In-Context Learning with Hypothesis-Class Guidance
Ziqian Lin, Shubham Kumar Bharti, Kangwook Lee
TL;DR
This work tackles how to enhance in-context learning by injecting explicit task instructions in the form of a hypothesis-class prefix. By encoding a finite hypothesis class $\mathcal{H}$ and concatenating it with in-context $(x,y)$ demonstrations, a Transformer learns to both predict labels and identify the underlying hypothesis, generalizing to unseen hypotheses and even unseen hypothesis classes.

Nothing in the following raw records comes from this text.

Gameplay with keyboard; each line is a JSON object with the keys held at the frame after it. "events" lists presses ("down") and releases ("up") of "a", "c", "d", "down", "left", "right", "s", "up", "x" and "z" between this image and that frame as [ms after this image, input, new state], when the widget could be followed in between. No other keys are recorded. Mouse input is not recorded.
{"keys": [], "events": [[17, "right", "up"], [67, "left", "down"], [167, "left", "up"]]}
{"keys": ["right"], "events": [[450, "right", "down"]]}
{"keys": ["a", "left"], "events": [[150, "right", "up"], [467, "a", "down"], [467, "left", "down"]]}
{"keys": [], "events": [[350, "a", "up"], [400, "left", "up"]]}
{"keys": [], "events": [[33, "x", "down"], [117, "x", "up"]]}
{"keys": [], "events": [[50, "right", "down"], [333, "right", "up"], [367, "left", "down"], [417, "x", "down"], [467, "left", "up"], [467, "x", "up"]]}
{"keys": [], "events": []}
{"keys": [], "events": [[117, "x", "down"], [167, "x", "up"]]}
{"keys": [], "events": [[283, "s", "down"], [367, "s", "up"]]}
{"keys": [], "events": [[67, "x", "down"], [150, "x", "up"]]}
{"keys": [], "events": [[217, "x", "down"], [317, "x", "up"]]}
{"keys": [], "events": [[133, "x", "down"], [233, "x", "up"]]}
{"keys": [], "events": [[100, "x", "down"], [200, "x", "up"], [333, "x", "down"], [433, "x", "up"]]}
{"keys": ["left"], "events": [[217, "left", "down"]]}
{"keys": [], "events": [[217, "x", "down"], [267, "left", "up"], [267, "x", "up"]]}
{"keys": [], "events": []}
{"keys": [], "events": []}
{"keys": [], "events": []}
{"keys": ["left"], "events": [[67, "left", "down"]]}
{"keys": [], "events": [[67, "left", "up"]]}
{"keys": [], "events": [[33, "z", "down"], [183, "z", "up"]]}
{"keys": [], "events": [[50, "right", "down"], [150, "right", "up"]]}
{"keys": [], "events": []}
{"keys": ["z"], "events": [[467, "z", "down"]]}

Key findings show that (i) Transformers can acquire ICL-HCG capabilities and generalize across ID and OOD settings, (ii) explicit hypothesis-class instruction yields markedly higher accuracy than instruction-agnostic ICL, and (iii) pretraining hypothesis diversity and model architecture modulate OOD generalization and length generalization. The results highlight the practical potential of instruction-guided ICL and provide a controlled framework for studying ICL mechanisms, generalization, and the effects of data structure and prompts on LLM behavior.
Abstract
Recent research has investigated the underlying mechanisms of in-context learning (ICL) both theoretically and empirically, often using data generated from simple function classes. However, the existing work often focuses on the sequence consisting solely of labeled examples, while in practice, labeled examples are typically accompanied by an instruction, providing some side information about the task. In this work, we propose ICL with hypothesis-class guidance (ICL-HCG), a novel synthetic data model for ICL where the input context consists of the literal description of a (finite) hypothesis class H and $(x,y)$ pairs from a hypothesis chosen from H. Under our framework ICL-HCG, we conduct extensive experiments to explore: (i) a variety of generalization abilities to new hypothesis classes; (ii) different model architectures; (iii) sample complexity; (iv) in-context data imbalance; (v) the role of instruction; and (vi) the effect of pretraining hypothesis diversity. As a result, we show that (a) Transformers can successfully learn ICL-HCG and generalize to unseen hypotheses and unseen hypothesis classes, and (b) compared with ICL without instruction, ICL-HCG achieves significantly higher accuracy, demonstrating the role of instructions.